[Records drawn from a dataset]
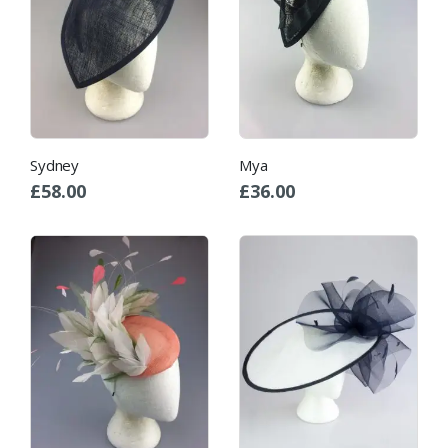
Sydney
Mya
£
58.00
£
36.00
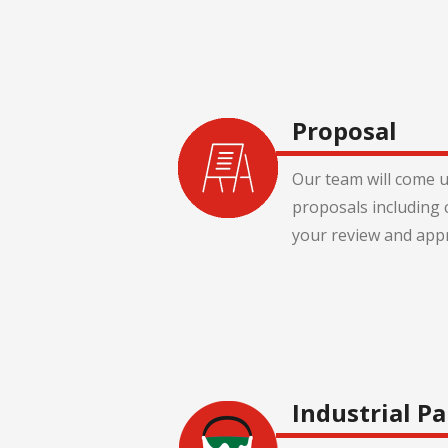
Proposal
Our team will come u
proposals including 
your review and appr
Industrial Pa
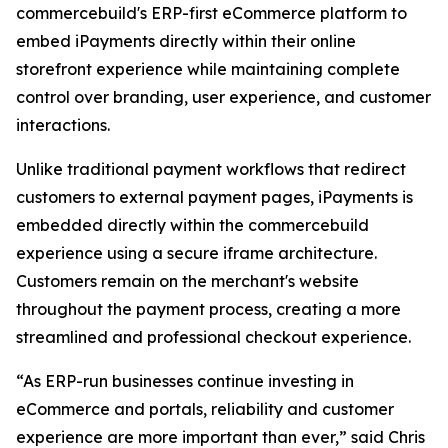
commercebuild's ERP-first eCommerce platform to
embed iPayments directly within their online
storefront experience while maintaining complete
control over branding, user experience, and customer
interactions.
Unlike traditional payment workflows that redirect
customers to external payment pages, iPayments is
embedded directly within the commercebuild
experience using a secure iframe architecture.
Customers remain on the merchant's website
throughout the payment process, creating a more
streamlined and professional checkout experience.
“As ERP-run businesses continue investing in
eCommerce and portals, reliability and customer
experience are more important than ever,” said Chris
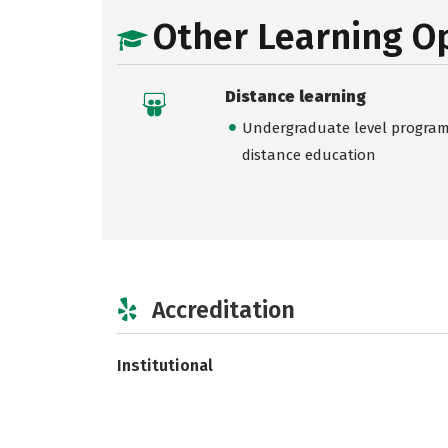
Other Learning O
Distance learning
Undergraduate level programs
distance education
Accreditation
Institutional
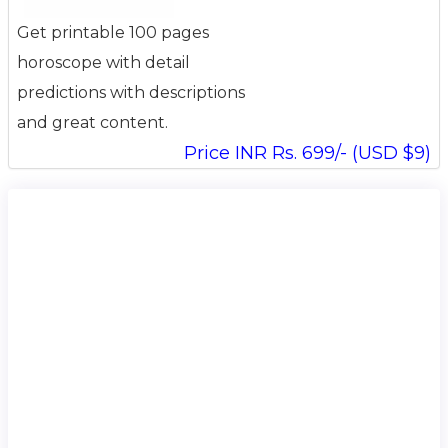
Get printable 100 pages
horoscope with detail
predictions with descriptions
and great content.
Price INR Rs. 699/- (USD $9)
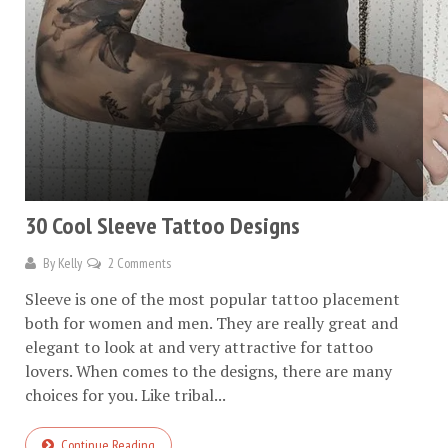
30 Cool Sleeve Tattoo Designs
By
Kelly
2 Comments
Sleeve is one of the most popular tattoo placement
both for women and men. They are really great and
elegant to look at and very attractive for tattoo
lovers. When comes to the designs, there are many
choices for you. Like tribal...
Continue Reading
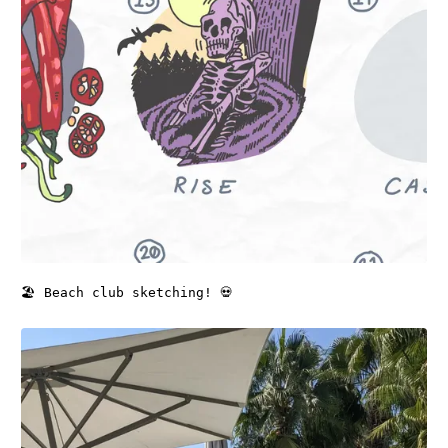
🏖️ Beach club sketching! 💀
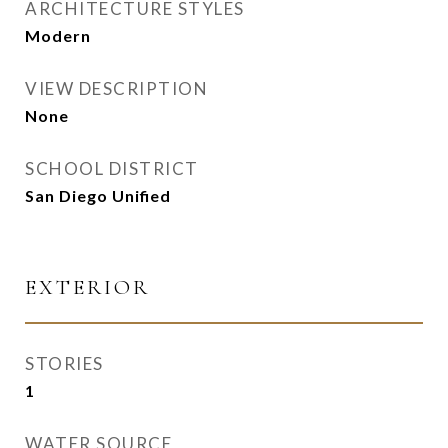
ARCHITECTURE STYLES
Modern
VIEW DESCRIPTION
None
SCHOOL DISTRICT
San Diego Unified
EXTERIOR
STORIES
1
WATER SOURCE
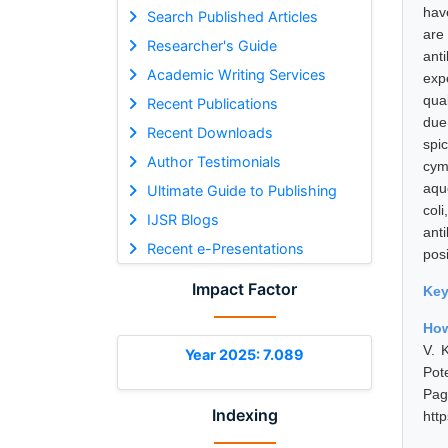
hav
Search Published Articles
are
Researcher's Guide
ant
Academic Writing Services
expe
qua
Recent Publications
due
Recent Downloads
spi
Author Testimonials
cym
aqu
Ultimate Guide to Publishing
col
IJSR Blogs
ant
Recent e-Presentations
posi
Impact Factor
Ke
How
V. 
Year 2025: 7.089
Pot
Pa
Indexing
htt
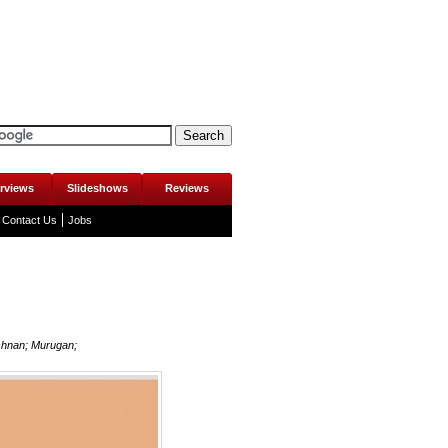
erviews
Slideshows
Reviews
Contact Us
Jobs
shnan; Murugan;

---

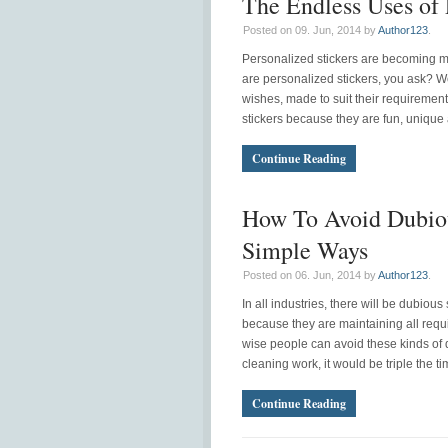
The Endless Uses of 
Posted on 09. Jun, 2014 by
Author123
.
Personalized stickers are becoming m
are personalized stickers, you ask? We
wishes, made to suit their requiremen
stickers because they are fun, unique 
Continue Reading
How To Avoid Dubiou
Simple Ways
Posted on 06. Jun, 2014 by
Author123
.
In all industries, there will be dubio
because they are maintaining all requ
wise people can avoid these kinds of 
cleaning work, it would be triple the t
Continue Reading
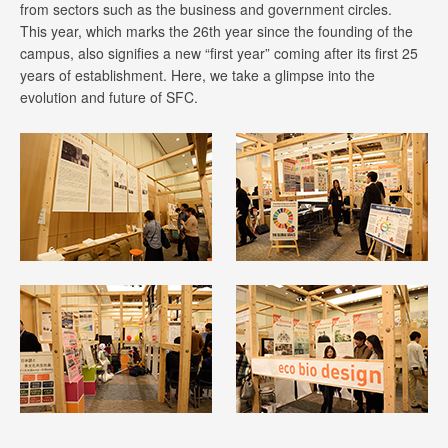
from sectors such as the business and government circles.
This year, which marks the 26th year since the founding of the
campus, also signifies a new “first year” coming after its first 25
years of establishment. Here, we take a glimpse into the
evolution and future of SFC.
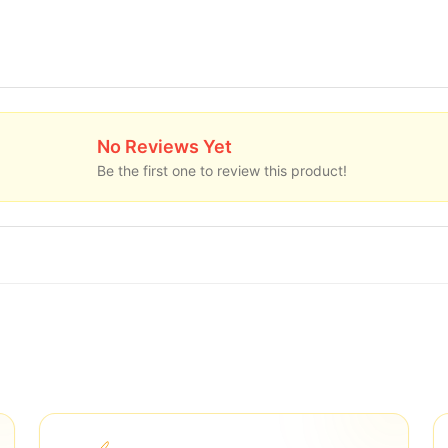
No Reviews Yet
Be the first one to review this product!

Task instructions ▸
Go over the records above line by line and count those holding the word "Guide". Reply only with the number.

Solution to this exercise ▸
2